Task:
Below are records; transcribe only the line with "1. The goal" and those after it, through the last line, without any change.
___ Stored data
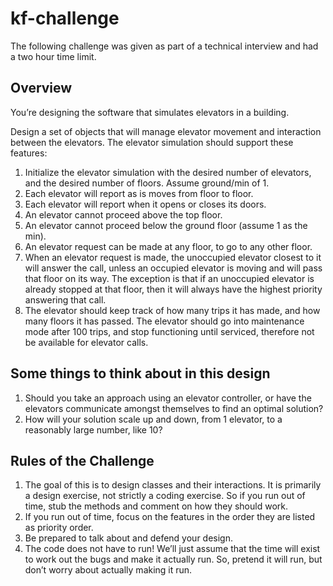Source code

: # kf-challenge

The following challenge was given as part of a technical interview and had a two hour time limit.

## Overview

You’re designing the software that simulates elevators in a building.

Design a set of objects that will manage elevator movement and interaction between the elevators. The elevator simulation should support these features:

1. Initialize the elevator simulation with the desired number of elevators, and the desired number of floors. Assume ground/min of 1.
2. Each elevator will report as is moves from floor to floor.
3. Each elevator will report when it opens or closes its doors.
4. An elevator cannot proceed above the top floor.
5. An elevator cannot proceed below the ground floor (assume 1 as the min).
6. An elevator request can be made at any floor, to go to any other floor.
7. When an elevator request is made, the unoccupied elevator closest to it will answer
the call, unless an occupied elevator is moving and will pass that floor on its way. The exception is that if an unoccupied elevator is already stopped at that floor, then it will always have the highest priority answering that call.
8. The elevator should keep track of how many trips it has made, and how many floors it has passed. The elevator should go into maintenance mode after 100 trips, and stop functioning until serviced, therefore not be available for elevator calls.

## Some things to think about in this design

1. Should you take an approach using an elevator controller, or have the elevators communicate amongst themselves to find an optimal solution?
2. How will your solution scale up and down, from 1 elevator, to a reasonably large number, like 10?

## Rules of the Challenge
1. The goal of this is to design classes and their interactions. It is primarily a design exercise, not strictly a coding exercise. So if you run out of time, stub the methods and comment on how they should work.
2. If you run out of time, focus on the features in the order they are listed as priority order.
3. Be prepared to talk about and defend your design.
4. The code does not have to run! We’ll just assume that the time will exist to work out
the bugs and make it actually run. So, pretend it will run, but don’t worry about actually making it run.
______
Task solution:
1. The goal of this is to design classes and their interactions. It is primarily a design exercise, not strictly a coding exercise. So if you run out of time, stub the methods and comment on how they should work.
2. If you run out of time, focus on the features in the order they are listed as priority order.
3. Be prepared to talk about and defend your design.
4. The code does not have to run! We’ll just assume that the time will exist to work out
the bugs and make it actually run. So, pretend it will run, but don’t worry about actually making it run.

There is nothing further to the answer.